• Trecho fornecido
REPORTAGENS DESTACAM A VIOLÊNCIA POLICIAL EM PREMIAÇÃO

por Juliana Almeida

Na noite de 29 de outubro aconteceu a solenidade do 46º Prêmio Vladimir Herzog de Anistia e Direitos Humanos no Tuca, teatro da PUC-SP. A premiação foi organizada pelo Instituto Prêmio Vladimir Herzog, entidade criada no ano passado e presidida pelo jornalista e representante do Instituto Vladimir Herzog, Giuliano Galli. A comissão do prêmio foi composta por Thiago Tanji, presidente do Sindicato dos Jornalistas Profissionais no Estado de São Paulo (SJSP); Mariana Valadares, representante da Associação Brasileira de Imprensa (ABI); Tatiana Farah, representante da Associação Brasileira de Jornalismo Investigativo (ABRAJI); Luiza Buchaul, representante da Conectas Direitos Humanos; Rodrigo Ratier, representante da Escola de Comunicações e Artes da Universidade de São Paulo (ECA/USP); Márcia Quintanilha, representante da Federação Nacional dos Jornalistas (FENAJ); Alice Rodrigues, representante do Coletivo Periferia em Movimento; Priscila Beltrami, representante da Ordem dos Advogados do Brasil – São Paulo (OAB-SP); Cláudio Aparecido da Silva, representante da Ouvidoria da Polícia do Estado de São Paulo; Edgar Rebouças, representante da Sociedade Brasileira de Estudos Interdisciplinares da Comunicação (INTERCOM); Antônio Funari Filho, representante da Comissão Justiça e Paz da Arquidiocese de São Paulo; Rogério Sotilli, representante do Instituto Vladimir Herzog; e Ivo Herzog, representando a família Herzog.

Neste ano, o Prêmio Herzog recebeu 601 inscrições, das quais 222 em texto; 144 em vídeo; 60 em áudio; 56 em multimídia; 51 em fotografia; 50 em arte; e 18 em livro-reportagem. Um grupo de 49 convidados integrou o júri responsável por selecionar os finalistas das sete categorias de premiação.

Manifestante sendo agredido durante ato contra o aumento dos preços das passagens (São Paulo, 18/01/23). A imagem foi a vencedora da categoria “Fotografia”. © PAULO PINTO/AGÊNCIA BRASIL

Paulo Pinto é fotojornalista e recebeu o prêmio na categoria fotografia, com a imagem “Passe Livre faz manifestação em São Paulo contra aumento da tarifa”. Ele comentou que tudo pode acontecer em uma manifestação, inclusive nada. “O que aconteceu nessa manifestação, essa revista que originou a foto, foi uma prévia; a manifestação não tinha começado ainda e já tinha um tom violento. Se você analisar, nenhum dos policiais tinha rosto, apenas o oprimido”.

Entradas de dados extraídas
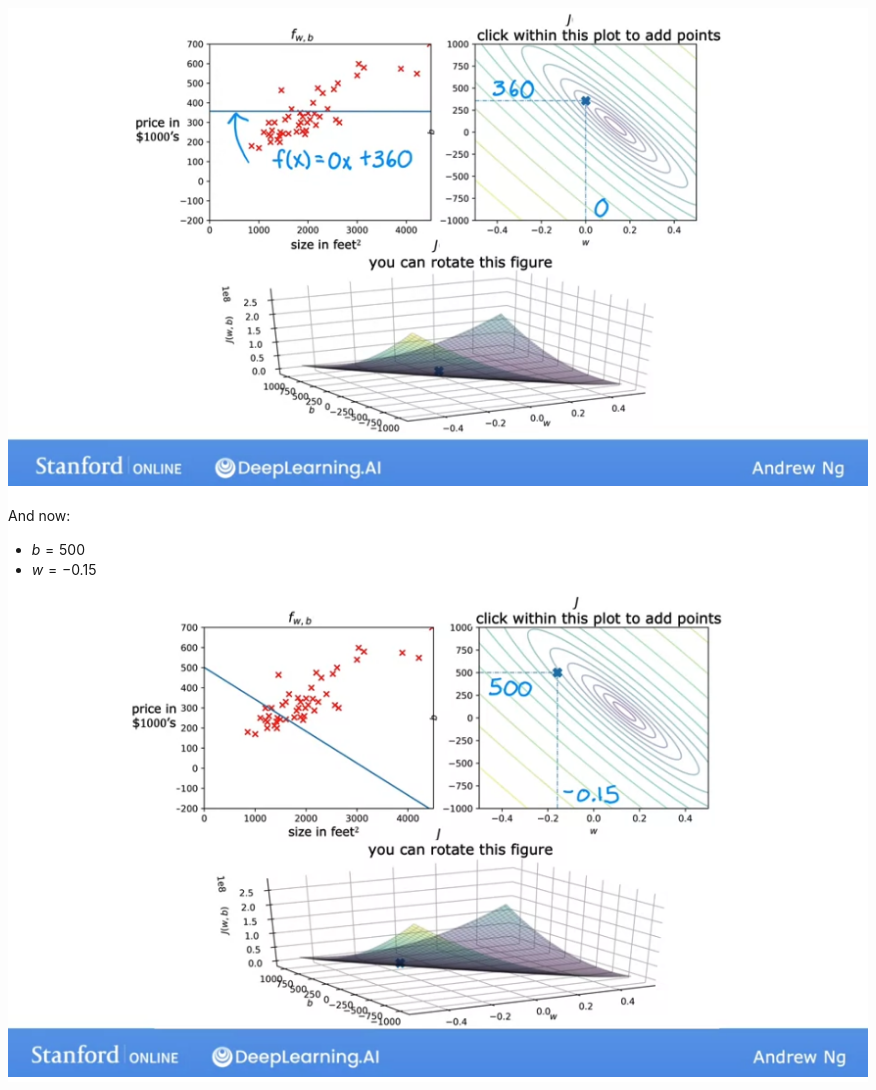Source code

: ![](./img/2023-09-06-00-52-35.png)

And now:
- $b = 500$
- $w = -0.15$

![](./img/2023-09-06-00-53-10.png)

• Perguntas para estudo
a - Converta os registros em uma tabela Markdown com as colunas “nº” e “Linha”, numerando cada linha dos registros e pulando as que estão em branco. Deixe as imagens de fora da resposta.
b - Dê sequência à reportagem sobre o Prêmio Vladimir Herzog a partir da última frase apresentada.

• Respostas
a -
| nº | Linha |
|---|---|
| 1 | Source code |
| 2 | : ![](./img/2023-09-06-00-52-35.png) |
| 3 | And now: |
| 4 | - $b = 500$ |
| 5 | - $w = -0.15$ |
| 6 | ![](./img/2023-09-06-00-53-10.png) |

b -
Premiado pela segunda vez, o ilustrador Cau Gomez começou sua carreira no jornal Diário de Minas, aos 15 anos. “Hoje aqui nessa roda eu represento todos os negros e negras, né? E ainda mais aqueles que desconhecem essa profissão de cartunista e chargista. Essa edição vem para contemplar tanto o artista quanto o profissional. Se a gente for sempre interpretar tudo a ferro e fogo, vai ser pior; é improvável querer entender notícias com esse tema trágico, como a cultura do estupro que existe desde os anos 70, que agora pune, enquanto a sociedade faz de conta que não está acontecendo nada. É uma desfaçatez gigantesca, pois existem abusos em excesso, números excessivos de crianças, podando a infância.”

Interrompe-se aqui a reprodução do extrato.